- [TASK OBJECTIVE]: Write the data out in full and word for word. Do not include images.

- [RECORD EXCERPTS]:
────
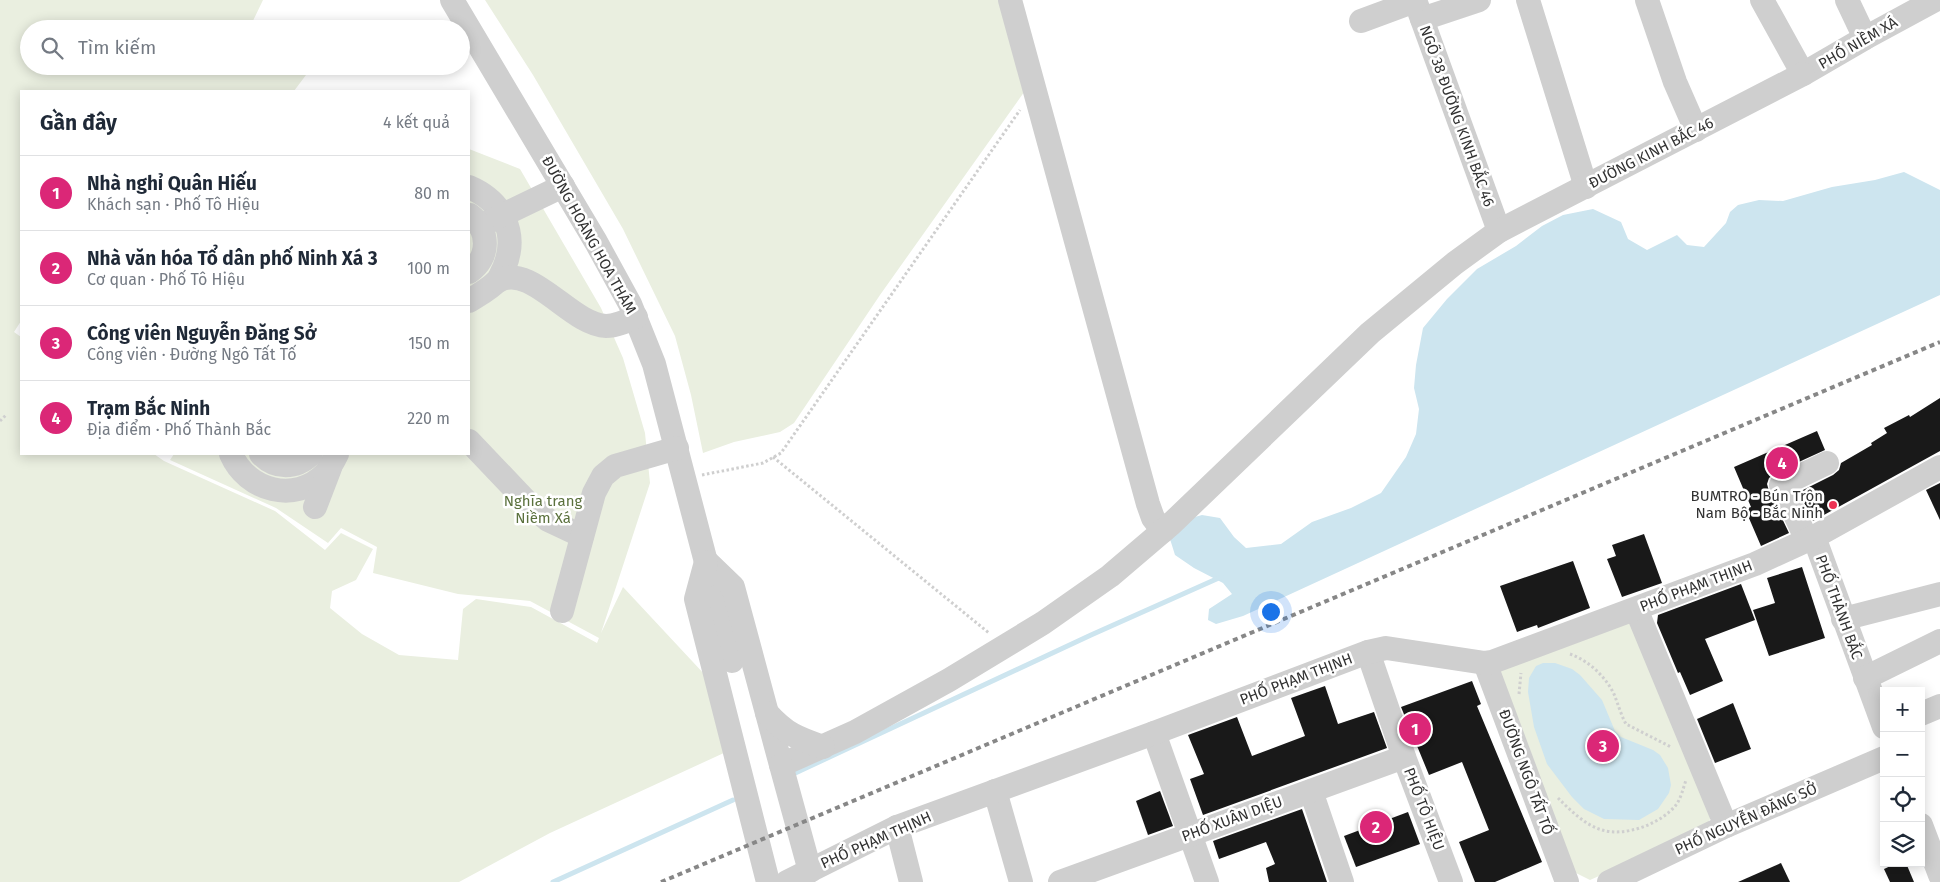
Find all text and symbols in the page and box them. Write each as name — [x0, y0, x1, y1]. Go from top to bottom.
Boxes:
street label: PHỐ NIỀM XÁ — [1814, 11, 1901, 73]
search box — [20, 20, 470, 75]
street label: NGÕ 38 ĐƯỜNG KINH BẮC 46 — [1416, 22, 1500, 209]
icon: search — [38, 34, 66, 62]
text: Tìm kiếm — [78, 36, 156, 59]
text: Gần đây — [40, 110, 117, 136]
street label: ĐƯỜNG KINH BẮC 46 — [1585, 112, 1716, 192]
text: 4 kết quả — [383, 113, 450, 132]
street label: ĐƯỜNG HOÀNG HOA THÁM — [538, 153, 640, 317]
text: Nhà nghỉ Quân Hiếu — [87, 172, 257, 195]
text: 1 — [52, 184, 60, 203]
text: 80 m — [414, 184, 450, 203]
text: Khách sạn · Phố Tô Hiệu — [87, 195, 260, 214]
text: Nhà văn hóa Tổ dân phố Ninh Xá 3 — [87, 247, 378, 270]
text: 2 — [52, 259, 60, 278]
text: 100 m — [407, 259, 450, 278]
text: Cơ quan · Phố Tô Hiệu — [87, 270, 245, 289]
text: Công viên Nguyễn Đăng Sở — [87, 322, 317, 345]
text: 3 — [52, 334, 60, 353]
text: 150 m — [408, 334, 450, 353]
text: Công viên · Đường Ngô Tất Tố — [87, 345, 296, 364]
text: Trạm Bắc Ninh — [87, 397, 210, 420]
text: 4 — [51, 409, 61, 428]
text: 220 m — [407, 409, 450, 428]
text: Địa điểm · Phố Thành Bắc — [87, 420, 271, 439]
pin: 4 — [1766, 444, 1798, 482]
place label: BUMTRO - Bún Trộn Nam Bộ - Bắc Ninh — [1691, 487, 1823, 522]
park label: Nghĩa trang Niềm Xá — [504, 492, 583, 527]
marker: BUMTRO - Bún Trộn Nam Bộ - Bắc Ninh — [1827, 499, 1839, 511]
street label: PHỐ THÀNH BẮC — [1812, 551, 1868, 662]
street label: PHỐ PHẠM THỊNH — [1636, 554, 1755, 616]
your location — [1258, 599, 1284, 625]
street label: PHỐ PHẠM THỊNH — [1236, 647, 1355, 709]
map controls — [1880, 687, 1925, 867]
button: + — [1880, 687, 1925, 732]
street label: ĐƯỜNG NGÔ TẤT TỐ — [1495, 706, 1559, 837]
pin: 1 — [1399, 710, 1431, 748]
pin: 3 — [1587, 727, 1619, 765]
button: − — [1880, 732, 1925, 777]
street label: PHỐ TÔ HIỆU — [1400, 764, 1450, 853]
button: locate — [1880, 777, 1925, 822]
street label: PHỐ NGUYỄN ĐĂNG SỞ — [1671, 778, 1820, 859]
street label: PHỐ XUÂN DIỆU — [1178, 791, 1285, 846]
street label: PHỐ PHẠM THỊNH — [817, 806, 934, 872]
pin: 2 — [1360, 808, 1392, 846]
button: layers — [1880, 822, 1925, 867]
────
- [WRITTEN REPLY]:
Find all text and symbols in the page and box them. Write each as name — [x0, y0, x1, y1]. Go from top to bottom.
Boxes:
street label: PHỐ NIỀM XÁ — [1814, 11, 1901, 73]
search box — [20, 20, 470, 75]
street label: NGÕ 38 ĐƯỜNG KINH BẮC 46 — [1416, 22, 1500, 209]
icon: search — [38, 34, 66, 62]
text: Tìm kiếm — [78, 36, 156, 59]
text: Gần đây — [40, 110, 117, 136]
street label: ĐƯỜNG KINH BẮC 46 — [1585, 112, 1716, 192]
text: 4 kết quả — [383, 113, 450, 132]
street label: ĐƯỜNG HOÀNG HOA THÁM — [538, 153, 640, 317]
text: Nhà nghỉ Quân Hiếu — [87, 172, 257, 195]
text: 1 — [52, 184, 60, 203]
text: 80 m — [414, 184, 450, 203]
text: Khách sạn · Phố Tô Hiệu — [87, 195, 260, 214]
text: Nhà văn hóa Tổ dân phố Ninh Xá 3 — [87, 247, 378, 270]
text: 2 — [52, 259, 60, 278]
text: 100 m — [407, 259, 450, 278]
text: Cơ quan · Phố Tô Hiệu — [87, 270, 245, 289]
text: Công viên Nguyễn Đăng Sở — [87, 322, 317, 345]
text: 3 — [52, 334, 60, 353]
text: 150 m — [408, 334, 450, 353]
text: Công viên · Đường Ngô Tất Tố — [87, 345, 296, 364]
text: Trạm Bắc Ninh — [87, 397, 210, 420]
text: 4 — [51, 409, 61, 428]
text: 220 m — [407, 409, 450, 428]
text: Địa điểm · Phố Thành Bắc — [87, 420, 271, 439]
pin: 4 — [1766, 444, 1798, 482]
place label: BUMTRO - Bún Trộn Nam Bộ - Bắc Ninh — [1691, 487, 1823, 522]
park label: Nghĩa trang Niềm Xá — [504, 492, 583, 527]
marker: BUMTRO - Bún Trộn Nam Bộ - Bắc Ninh — [1827, 499, 1839, 511]
street label: PHỐ THÀNH BẮC — [1812, 551, 1868, 662]
street label: PHỐ PHẠM THỊNH — [1636, 554, 1755, 616]
your location — [1258, 599, 1284, 625]
street label: PHỐ PHẠM THỊNH — [1236, 647, 1355, 709]
map controls — [1880, 687, 1925, 867]
button: + — [1880, 687, 1925, 732]
street label: ĐƯỜNG NGÔ TẤT TỐ — [1495, 706, 1559, 837]
pin: 1 — [1399, 710, 1431, 748]
pin: 3 — [1587, 727, 1619, 765]
button: − — [1880, 732, 1925, 777]
street label: PHỐ TÔ HIỆU — [1400, 764, 1450, 853]
button: locate — [1880, 777, 1925, 822]
street label: PHỐ NGUYỄN ĐĂNG SỞ — [1671, 778, 1820, 859]
street label: PHỐ XUÂN DIỆU — [1178, 791, 1285, 846]
street label: PHỐ PHẠM THỊNH — [817, 806, 934, 872]
pin: 2 — [1360, 808, 1392, 846]
button: layers — [1880, 822, 1925, 867]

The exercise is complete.